The Demarco review found that the main reasons cited for failure of posterior composite restorations are secondary caries (i.e. cavities which develop subsequent to the restoration), fracture, and patient behavior, notably bruxism (grinding/clenching.) Causes of failure for amalgam restorations reported in the Manhart et al.review also include secondary caries, fracture (of the amalgam and/or the tooth), as well as cervical overhang and marginal ditching. The Demarco et al. review of composite restoration studies noted that patient factors affect longevity of restorations: Compared to patients with generally good dental health, patients with poorer dental health (possibly due to poor dental hygiene, diet, genetics, frequency of dental checkups, etc.) experience higher rates of failure of composite restorations due to subsequent decay. Socioeconomic factors also play a role: "People who had always lived in the poorest stratus [sic][stratum?] of the population had more restoration failures than those who lived in the richest layer."

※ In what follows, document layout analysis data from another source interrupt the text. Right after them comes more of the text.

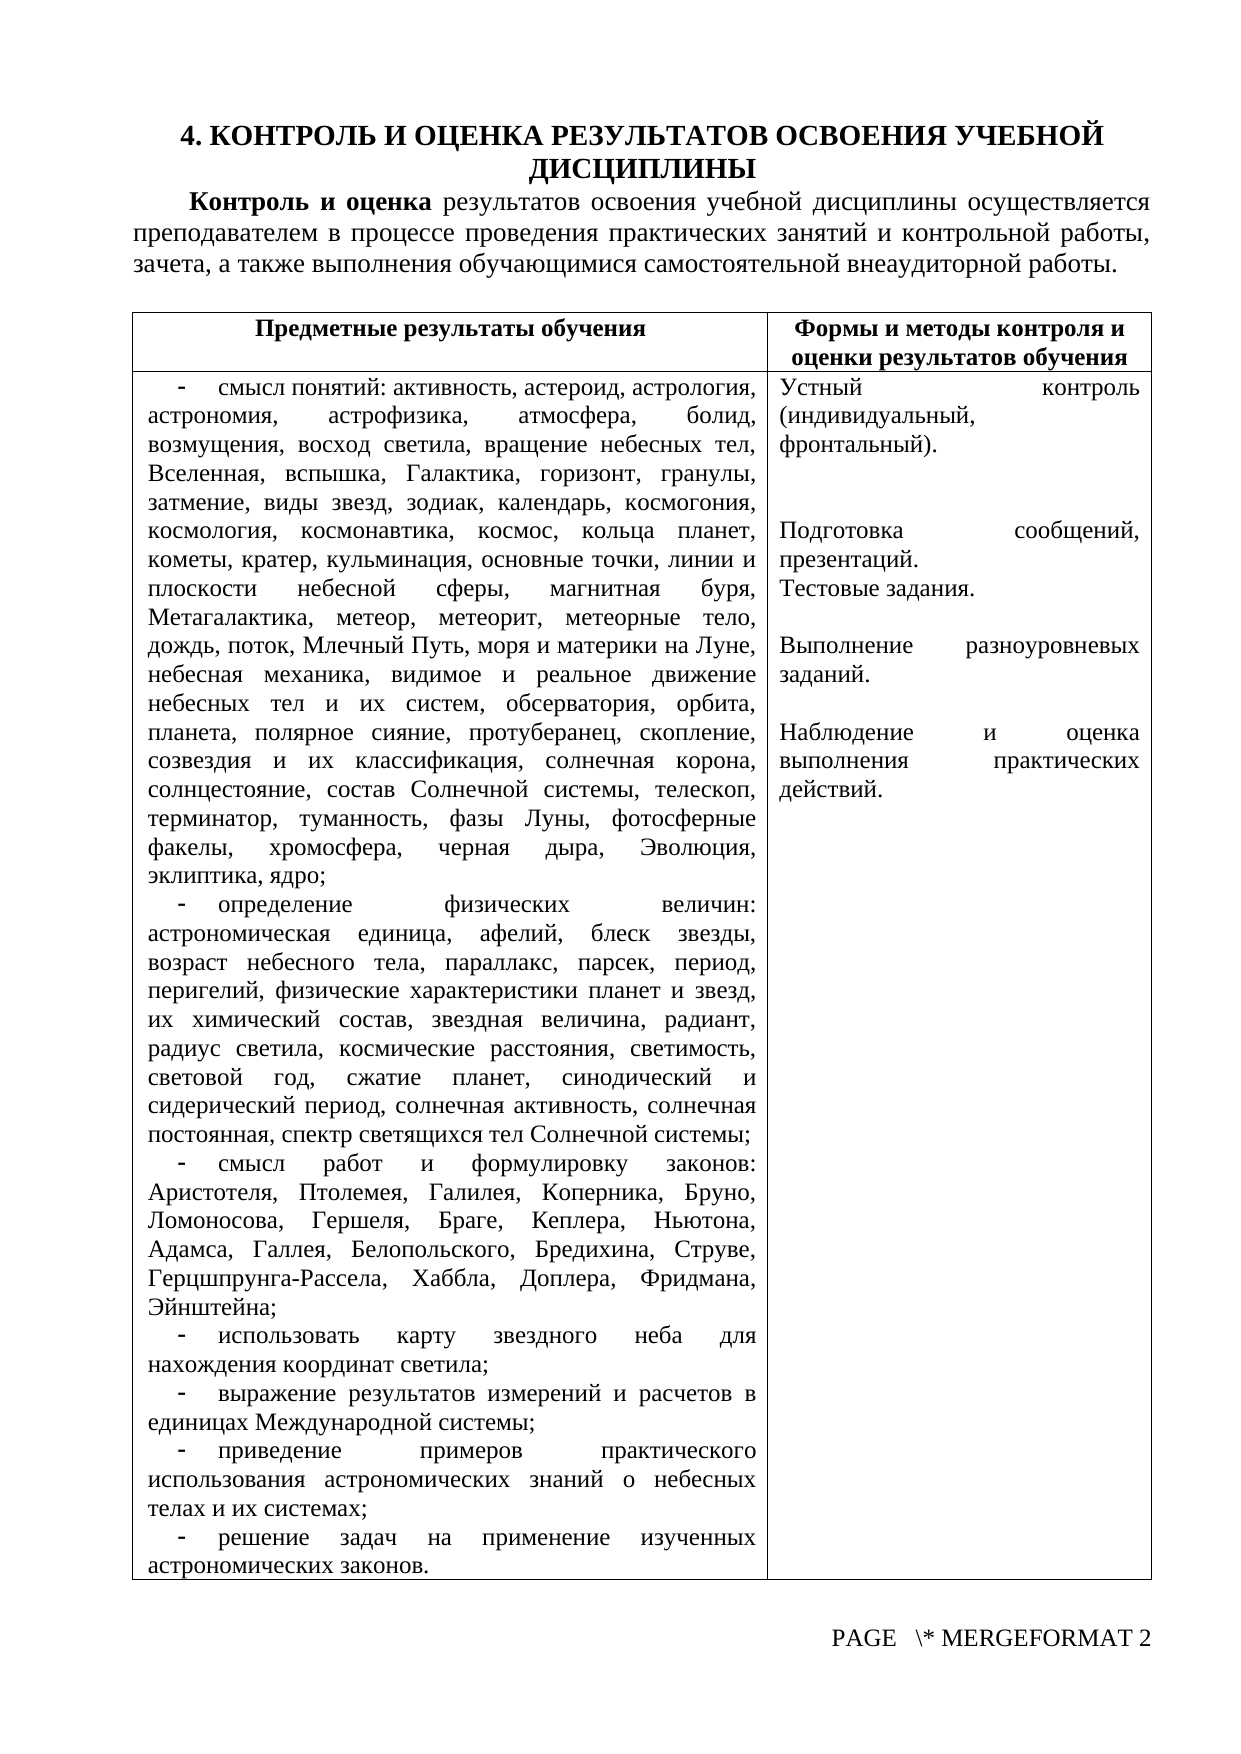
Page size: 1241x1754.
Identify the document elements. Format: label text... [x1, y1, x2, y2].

subtitle Контроль и оценка результатов освоения учебной дисциплины осуществляется преподавателем в процессе проведения практических занятий и контрольной работы, зачета, а также выполнения обучающимися самостоятельной внеаудиторной работы. [133, 185, 1152, 279]
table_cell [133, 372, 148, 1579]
table_header Предметные результаты обучения [133, 313, 767, 371]
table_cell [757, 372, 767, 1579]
subtitle 4. Контроль и оценка результатов освоения УЧЕБНОЙ Дисциплины [133, 118, 1152, 185]
table_header Формы и методы контроля и оценки результатов обучения [768, 313, 1151, 371]
table_cell Устный контроль (индивидуальный, фронтальный). Подготовка сообщений, презентаций. Тестовые задания. Выполнение разноуровневых заданий. Наблюдение и оценка выполнения практических действий. [768, 372, 1151, 1579]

The definition of failure applied in clinical studies may affect the reported statistics. Demarco et al note: "Failed restorations or restorations presenting small defects are routinely treated by replacement by most clinicians. Because of this, for many years, the replacement of defective restorations has been reported as the most common treatment in general dental practice..." Demarco et al observe that when both repaired and replaced restorations were classified as failures in one study, the Annual Failure Rate was 1.9%. However, when repaired restorations were reclassified as successes instead of failures, the AFR decreased to 0.7%. Reclassifying repairable minor defects as successes rather than failures is justifiable: "When a restoration is replaced, a significant amount of sound tooth structure is removed and the preparation [i.e. hole] is enlarged". Applying the narrower definition of failure would improve the reported longevity of composite restorations: Composite restorations can often be easily repaired or extended without drilling out and replacing the entire filling. Resin composites will adhere to the tooth and to undamaged prior composite material. In contrast, amalgam fillings are held in place by the shape of the void being filled rather than by adhesion. This means that it is often necessary to drill out and replace an entire amalgam restoration rather than add to the remaining amalgam.

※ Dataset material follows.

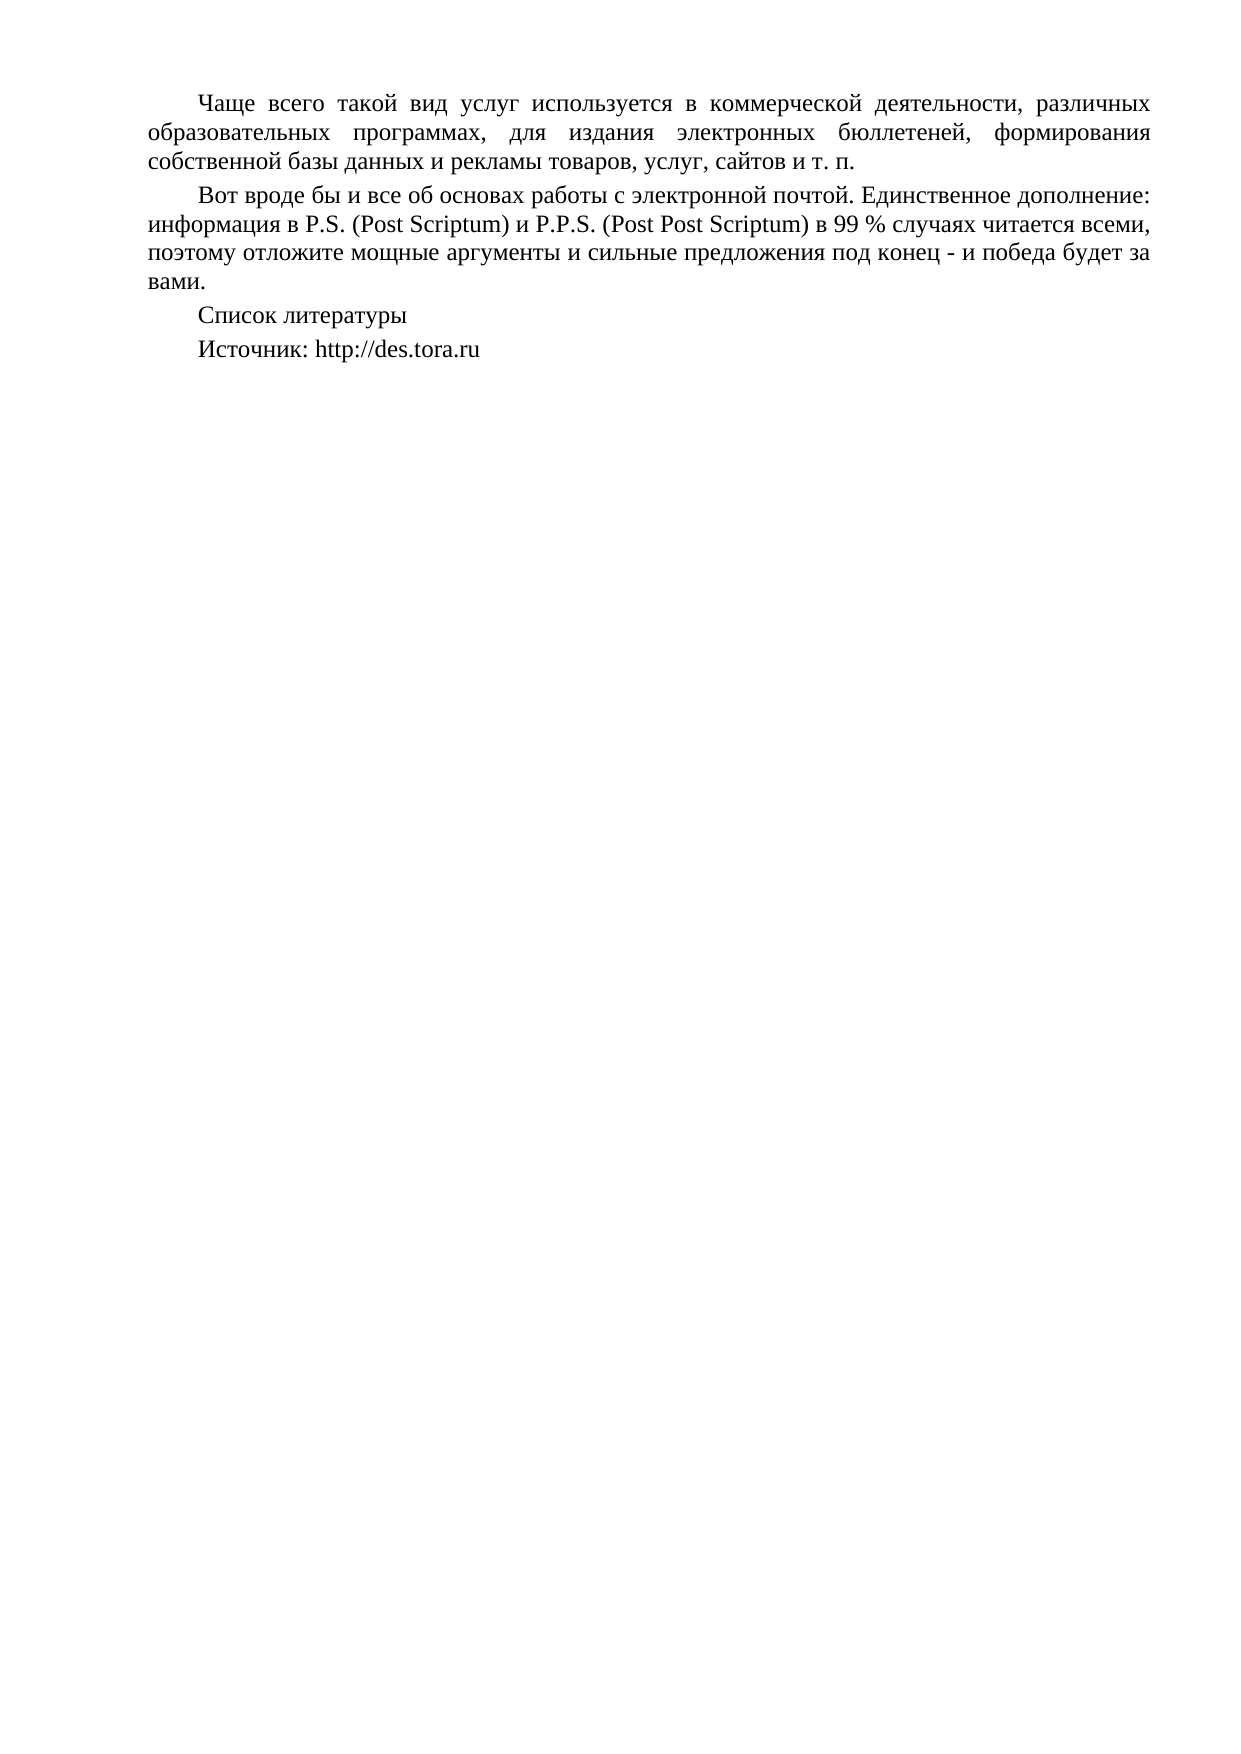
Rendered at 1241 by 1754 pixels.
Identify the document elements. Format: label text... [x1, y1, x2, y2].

Direct vs indirect composites
It might be expected that the costlier indirect technique leads to a higher clinical performance, however this is not seen in all studies. A study conducted over the course of 11 years reports similar failure rates of direct composite fillings and indirect composite inlays. Another study concludes that although there is a lower failure rate of composite inlays it would be insignificant and anyway too small to justify the additional effort of the indirect technique. Also in the case of ceramic inlays a significantly higher survival rate compared to composite direct fillings can not be detected.
In general, a clear superiority of tooth colored inlays over composite direct fillings could not be established by current review literature (as of 2013).